LAS, enveloppe jointe oblitérée le 18 avril 1950 : "Mardi [18 avril 1950] / Cher ami / je vous envoie d'urgence afin que vous / puissiez l'insérer dans mon papier jeudi, / cette "fin" qui doit remplacer l'autre, / celle que vous avez déjà et que vous voudrez / bien supprimer. Elle se place juste après / les lignes où il est question de la "seconde / pieuvre". Merci de raccorder comme vous / pourrez. Je vous demanderai aussi d'ajouter / entre parenthèses après la citation que je / fais de Breton… « L'acte surréaliste est de descendre / dans la rue… etc… » ces mots : (je cite de mémoire). / J'ai été heureux de vous serrer la main / hier soir. Pensées bien amicales / René Char".

Document autographe joint : "... qui vise à nous étouffer purement et / simplement.

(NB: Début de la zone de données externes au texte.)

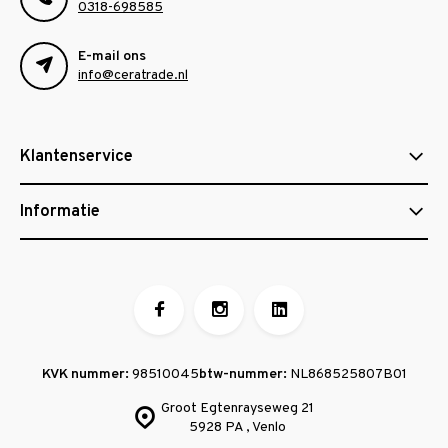
0318-698585
E-mail ons
info@ceratrade.nl
Klantenservice
Informatie
KVK nummer:
98510045
btw-nummer:
NL868525807B01
Groot Egtenrayseweg 21
5928 PA , Venlo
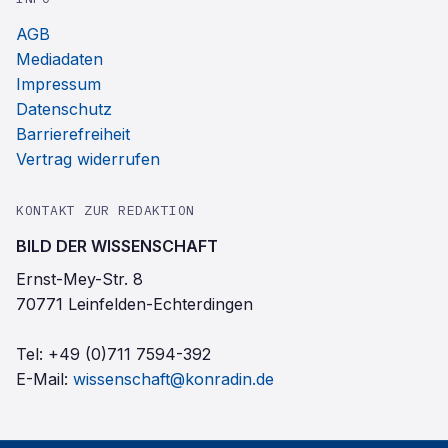
AGB
Mediadaten
Impressum
Datenschutz
Barrierefreiheit
Vertrag widerrufen
KONTAKT ZUR REDAKTION
BILD DER WISSENSCHAFT
Ernst-Mey-Str. 8
70771 Leinfelden-Echterdingen
Tel:
+49 (0)711 7594-392
E-Mail:
wissenschaft@konradin.de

Mais ce n'est pas en faisant / profession d'anti-quelque chose que nous / viendrions à bout de ce quelque chose, faux / et meurtrier à son sommet mais resté / valable et juste à sa racine (le commu- / nisme par exemple.) L'Histoire n'a / pas une santé de crin et ses entichés / se comportent vis-à-vis d'elle comme / des libertins en proie à des perversités / d'un nouveau genre. "attention, tu te / corromps !" Hélas, les tyrans et les / utopistes, leurs adversaires, Me paraissent, / à quelque exception près, détenir même / tempérament, même absolutisme, même / vision erronée des lendemains de l'homme. / Nous voilà loin de Mr Mourre, qu'il / faudra, celui-là, arracher des mains / des docteurs aliénistes. / ils sont plus qu'un petit nombre / ceux qui se sentent pareillement à l'étroit / dans l'optimisme étourdi des poétiques / et dans les arpents du désespoir quotidien. / il ne s'agit pas "d'avoir raison sur nature / et d'avoir tort, en théorie" mais / avec toute la témérité et la crainte / de nous tromper donc nous sommes / capables, de maintenir la liberté / familière de la vérité. / veuillez agréer, Monsieur etc... / René Char".